I'm tainted, as Mithro offered me a board to "have a play with, no strings attached", and I've been hacking away on it for a while. Apparently it is the 3rd board ever made . So here's my biased review.
Value for moneyPricing is really good, esp given that it doesn't have any of the discounts that 'official' dev board manufactures get. It must be priced pretty close to cost. You can pay $800 for the same FPGA on a module (eg
https://www.opalkelly.com/products/xem6310mt/)
Video InterfacesMost video oriented FPGA devboards have only one or two of each connector - e.g. the US$500 Digilent Nexys Video (HDMI-in, HDMI-out, MiniDisplayPort) or US$75 Scarab miniSpartan6+ (HDMI in, HDMI out, with only 1/5th the FPGA logic), and they also have a lot of cruft that you don't really need for pure digital video work - switches. LEDs, small expansion ports. This is the only board I've seen that has two HDMI inputs and two HDMI outputs, and DisplayPort in and out.
For all the Spartan-6 based boards HDMI tops out a little over 720p due to the clocking limits of 1,050Mb/s on standard I/O pins, and even for the newer Artix-7 boards 1080p is a little out of the FPGA's spec (but it does work). As the DisplayPort is on the high speed transceivers, it can move 2.7Gb/s per channel. and as it has all four channels it can REALLY can do 4k resolutions (either 2160p60 in YCC 422 or 2160p30 in RGB/YCC 422).
Other interfacesAs mentioned it is light on more generic I/O and expansion, but then it is a purpose-designed board.
MemoryI haven't looked into it, but Video memory bandwidth is always going to be a problem. If you are doing UHD video you won't be able to squirt 10Gb/s of video into RAM and suck it back out again. 2.4GB/s of sustained bandwidth is too much to ask for. The board has got DDR-1600 on it, so it should be fine for processing 1080p, streams, but not 2160p. So it's not a platform for 4K development unless the video stream stays within the FPGA.
It is plenty of memory if you want to run an embedded soft-CPU design acting as command and control of the video streams.
FPGA type and sizeIt is quite rare for a Spartan 6 devboard to have the 'T' model (the ones with high-speed transceivers) on it. I found the transceivers to be a real pain to get to grips with - lots of exceptions and oddness to deal with, especially with the clocking options. I've got them working but I'm still getting to grips with them after two weeks. Everything seems to be planed out correctly (e.g. reference clocks on the correct pins), with just a few gotchas on the prototype boards - but that is what prototypes are for!
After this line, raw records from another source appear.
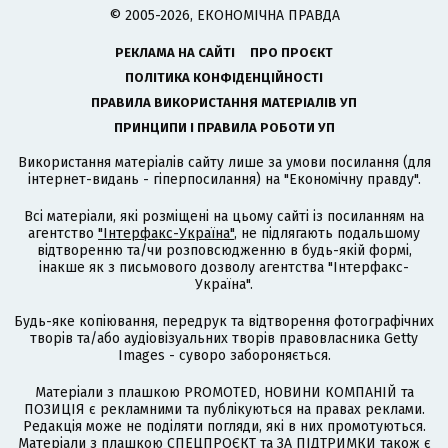
© 2005-2026, ЕКОНОМІЧНА ПРАВДА
РЕКЛАМА НА САЙТІ
ПРО ПРОЄКТ
ПОЛІТИКА КОНФІДЕНЦІЙНОСТІ
ПРАВИЛА ВИКОРИСТАННЯ МАТЕРІАЛІВ УП
ПРИНЦИПИ І ПРАВИЛА РОБОТИ УП
Використання матеріалів сайту лише за умови посилання (для
інтернет-видань - гіперпосилання) на "Економічну правду".
Всі матеріали, які розміщені на цьому сайті із посиланням на
агентство
"Інтерфакс-Україна"
, не підлягають подальшому
відтворенню та/чи розповсюдженню в будь-якій формі,
інакше як з письмового дозволу агентства "Інтерфакс-
Україна".
Будь-яке копіювання, передрук та відтворення фотографічних
творів та/або аудіовізуальних творів правовласника Getty
Images - суворо забороняється.
Матеріали з плашкою PROMOTED, НОВИНИ КОМПАНІЙ та
ПОЗИЦІЯ є рекламними та публікуються на правах реклами.
Редакція може не поділяти погляди, які в них промотуються.
Матеріали з плашкою СПЕЦПРОЄКТ та ЗА ПІДТРИМКИ також є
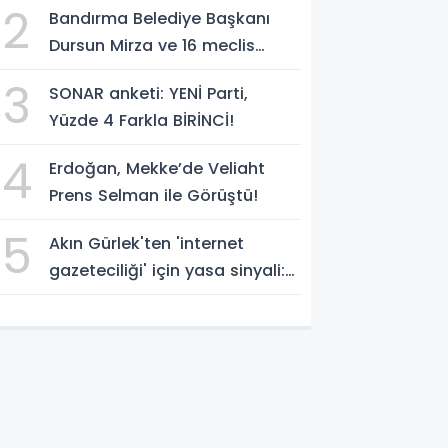
2
Bandırma Belediye Başkanı
temsilcisi olarak atadı!
Dursun Mirza ve 16 meclis
üyesi CHP'den YENİ Parti'ye
3
SONAR anketi: YENİ Parti,
geçti!
Yüzde 4 Farkla BİRİNCİ!
4
Erdoğan, Mekke’de Veliaht
Prens Selman ile Görüştü!
5
Akın Gürlek'ten 'internet
gazeteciliği' için yasa sinyali:
'Tek çatı altında toplanmalı'
dedi!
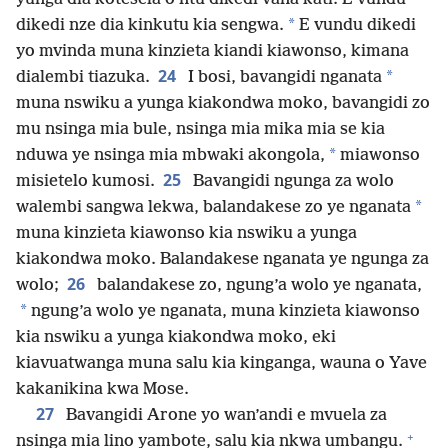
*
dikedi nze dia kinkutu kia sengwa.
E vundu dikedi
yo mvinda muna kinzieta kiandi kiawonso, kimana
24
*
dialembi tiazuka.
I bosi, bavangidi nganata
muna nswiku a yunga kiakondwa moko, bavangidi zo
mu nsinga mia bule, nsinga mia mika mia se kia
*
nduwa ye nsinga mia mbwaki akongola,
miawonso
25
misietelo kumosi.
Bavangidi ngunga za wolo
*
walembi sangwa lekwa, balandakese zo ye nganata
muna kinzieta kiawonso kia nswiku a yunga
kiakondwa moko. Balandakese nganata ye ngunga za
26
wolo;
balandakese zo, ngung’a wolo ye nganata,
*
ngung’a wolo ye nganata, muna kinzieta kiawonso
kia nswiku a yunga kiakondwa moko, eki
kiavuatwanga muna salu kia kinganga, wauna o Yave
kakanikina kwa Mose.
27
Bavangidi Arone yo wan’andi e mvuela za
+
nsinga mia lino yambote, salu kia nkwa umbangu.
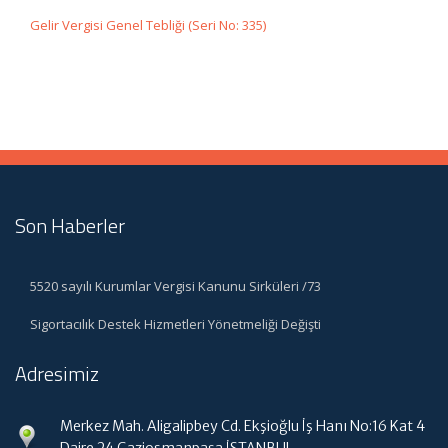
Gelir Vergisi Genel Tebliği (Seri No: 335)
Son Haberler
5520 sayılı Kurumlar Vergisi Kanunu Sirküleri /73
Sigortacılık Destek Hizmetleri Yönetmeliği Değişti
Adresimiz
Merkez Mah. Aligalipbey Cd. Ekşioğlu İş Hanı No:16 Kat 4
Daire 24 Gaziosmanpaşa İSTANBUL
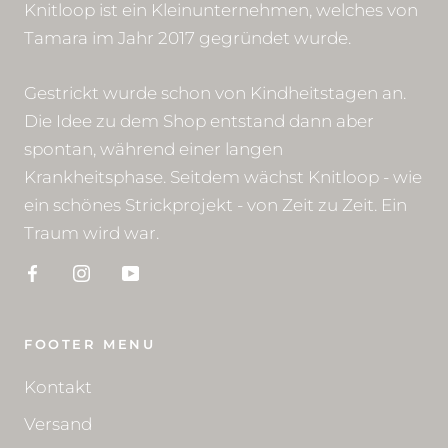
Knitloop ist ein Kleinunternehmen, welches von
Tamara im Jahr 2017 gegründet wurde.
Gestrickt wurde schon von Kindheitstagen an.
Die Idee zu dem Shop entstand dann aber
spontan, während einer langen
Krankheitsphase. Seitdem wächst Knitloop - wie
ein schönes Strickprojekt - von Zeit zu Zeit. Ein
Traum wird war.
FOOTER MENU
Kontakt
Versand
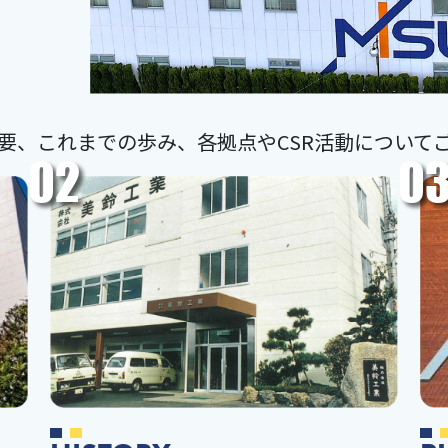
要、これまでの歩み、各拠点やCSR活動について
02
0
The FPGA size is my main concern - video processing uses lots of logic - relatively fast wide buses (e.g. using internal RGB 12:12:12 video data paths at 150MHz), and 58 DSP blocks. A matrix operation (e..g colour space conversion) might require 9 DSP blocks, so by the time you allow mixed RGB/YCC inputs over half your DSP blocks have been used.
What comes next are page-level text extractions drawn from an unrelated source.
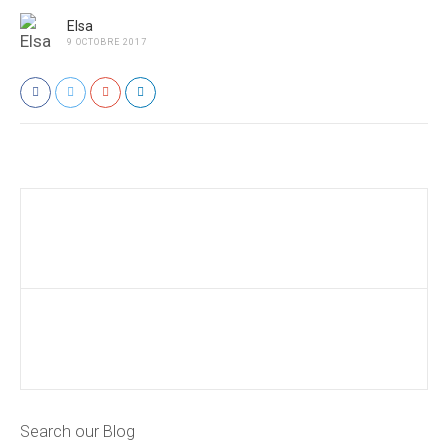
Elsa
9 OCTOBRE 2017
Search our Blog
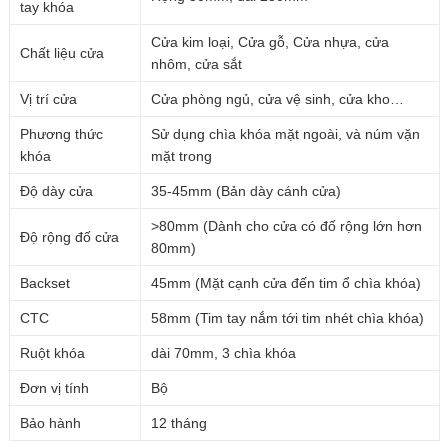
tay khóa
Cửa kim loại, Cửa gỗ, Cửa nhựa, cửa
Chất liệu cửa
nhôm, cửa sắt
Vị trí cửa
Cửa phòng ngủ, cửa vệ sinh, cửa kho…
Phương thức
Sử dụng chìa khóa mặt ngoài, và núm vặn
khóa
mặt trong
Độ dày cửa
35-45mm (Bản dày cánh cửa)
>80mm (Dành cho cửa có đố rộng lớn hơn
Độ rộng đố cửa
80mm)
Backset
45mm (Mặt cạnh cửa đến tim ổ chìa khóa)
CTC
58mm (Tim tay nắm tới tim nhét chìa khóa)
Ruột khóa
dài 70mm, 3 chìa khóa
Đơn vị tính
Bộ
Bảo hành
12 tháng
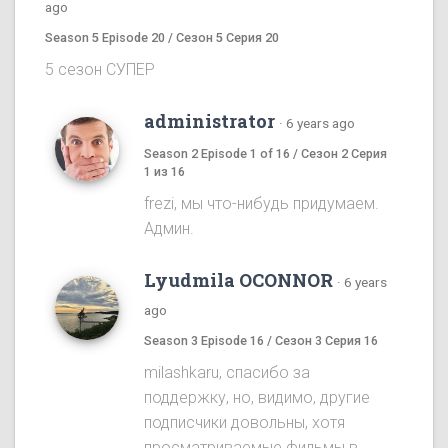
ago
Season 5 Episode 20 / Сезон 5 Серия 20
5 сезон СУПЕР
administrator
·
6 years ago
Season 2 Episode 1 of 16 / Сезон 2 Серия
1 из 16
frezi, мы что-нибудь придумаем.
Админ.
Lyudmila OCONNOR
·
6 years
ago
Season 3 Episode 16 / Сезон 3 Серия 16
milashkaru, спасибо за
поддержку, но, видимо, другие
подписчики довольны, хотя
просматриваемые фильмы в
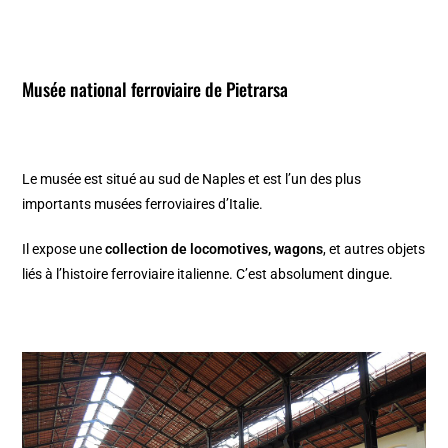
Musée national ferroviaire de Pietrarsa
Le musée est situé au sud de Naples et est l’un des plus
importants musées ferroviaires d’Italie.
Il expose une
collection de locomotives, wagons
, et autres objets
liés à l’histoire ferroviaire italienne. C’est absolument dingue.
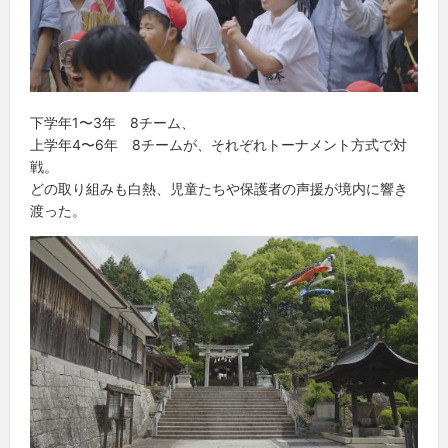
下学年1〜3年 8チーム、
上学年4〜6年 8チームが、それぞれトーナメント方式で対
戦。
どの取り組みも白熱、児童たちや保護者の声援が境内に響き
渡った。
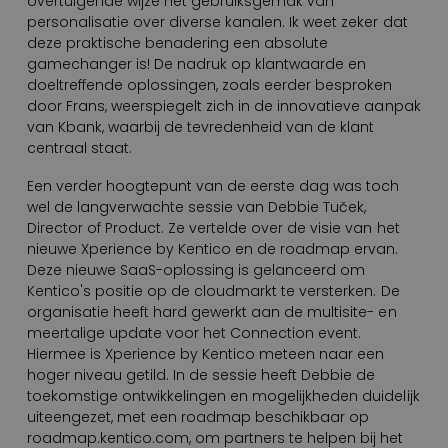
overtuigende wijze het gebruiksgemak van
personalisatie over diverse kanalen. Ik weet zeker dat
deze praktische benadering een absolute
gamechanger is! De nadruk op klantwaarde en
doeltreffende oplossingen, zoals eerder besproken
door Frans, weerspiegelt zich in de innovatieve aanpak
van Kbank, waarbij de tevredenheid van de klant
centraal staat.
Een verder hoogtepunt van de eerste dag was toch
wel de langverwachte sessie van Debbie Tuček,
Director of Product. Ze vertelde over de visie van het
nieuwe Xperience by Kentico en de roadmap ervan.
Deze nieuwe SaaS-oplossing is gelanceerd om
Kentico's positie op de cloudmarkt te versterken. De
organisatie heeft hard gewerkt aan de multisite- en
meertalige update voor het Connection event.
Hiermee is Xperience by Kentico meteen naar een
hoger niveau getild. In de sessie heeft Debbie de
toekomstige ontwikkelingen en mogelijkheden duidelijk
uiteengezet, met een roadmap beschikbaar op
roadmap.kentico.com, om partners te helpen bij het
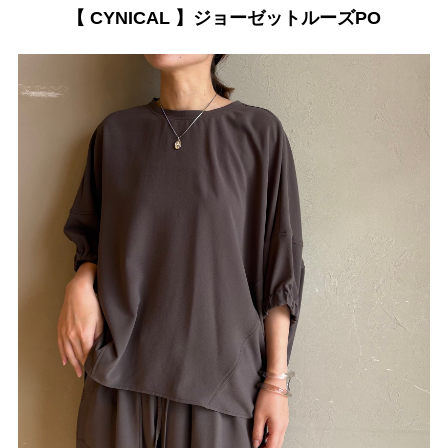
【 CYNICAL 】ジョーゼットルーズPO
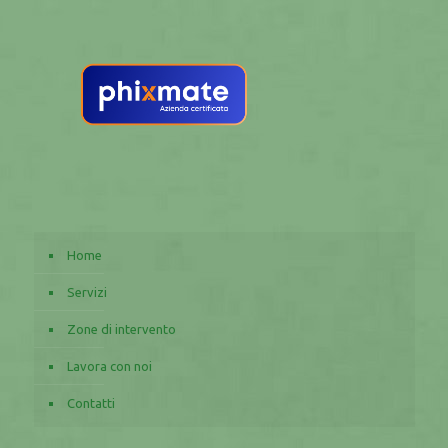
Home
Servizi
Zone di intervento
Lavora con noi
Contatti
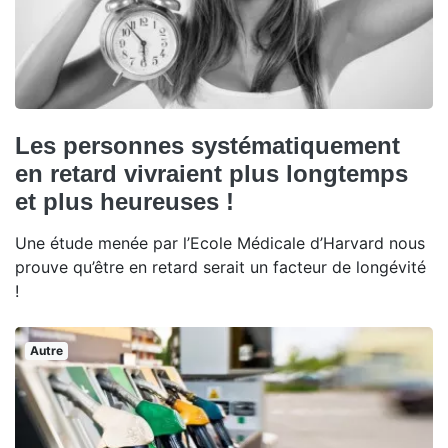
Les personnes systématiquement
en retard vivraient plus longtemps
et plus heureuses !
Une étude menée par l’Ecole Médicale d’Harvard nous
prouve qu’être en retard serait un facteur de longévité
!
Autre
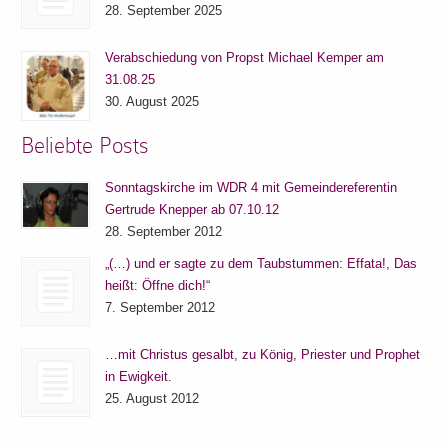
28. September 2025
Verabschiedung von Propst Michael Kemper am
31.08.25
30. August 2025
Beliebte Posts
Sonntagskirche im WDR 4 mit Gemeindereferentin
Gertrude Knepper ab 07.10.12
28. September 2012
„(…) und er sagte zu dem Taubstummen: Effata!, Das
heißt: Öffne dich!“
7. September 2012
…mit Christus gesalbt, zu König, Priester und Prophet
in Ewigkeit.
25. August 2012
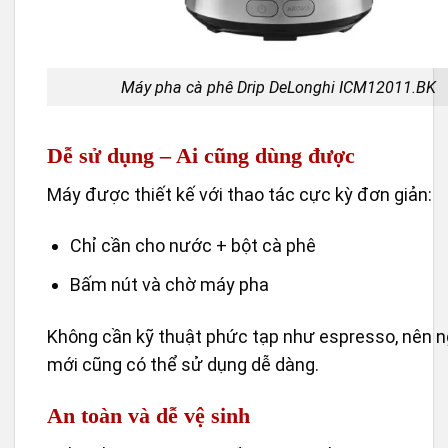
Máy pha cà phê Drip DeLonghi ICM12011.BK
Dễ sử dụng – Ai cũng dùng được
Máy được thiết kế với thao tác cực kỳ đơn giản:
Chỉ cần cho nước + bột cà phê
Bấm nút và chờ máy pha
Không cần kỹ thuật phức tạp như espresso, nên n
mới cũng có thể sử dụng dễ dàng.
An toàn và dễ vệ sinh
However, this system is designed for when you have full control over the input and output formats (e.g using EDID to advertise only RGB support), so it is the right-sized FPGA for the system's target use.
Debug issuesDebug - Without some generic pins to hook up to my logic analyser, debug is a bit more painful than I would like. I'm currently using a passive microSD->JTAG adapter to extract a couple of bits of debug. If somebody could implement a multi-channel logic analyser with output to a HDMI screen that would be really cool. There is the option to get data off the board over the gigabit ethernet too, but I don't have any experience of that.
Who is this for?It isn't for the first time FPGA user, you don't have much fun things to experiment with. Maybe look at the miniSpartan6+ or a Digilent board.
If you are looking for an FPGA board to play with switching and mixing and light processing of digital video signals (e.g. brightness, colour processing, audio processing) it is going to be perfect.
If you want to play with or prototype DisplayPort it is going to be perfect too - it costs maybe half as much as an DisplayPort FMC card.
If you want to perform simple processing of video from two cameras (e.g. machine vision) it might be a good fit, but you may have problems with offloading the processed data to your host.
If you want to do extensive video processing you most likely will find the FPGA too small, but you will be spending a lot more for a less 'open' board.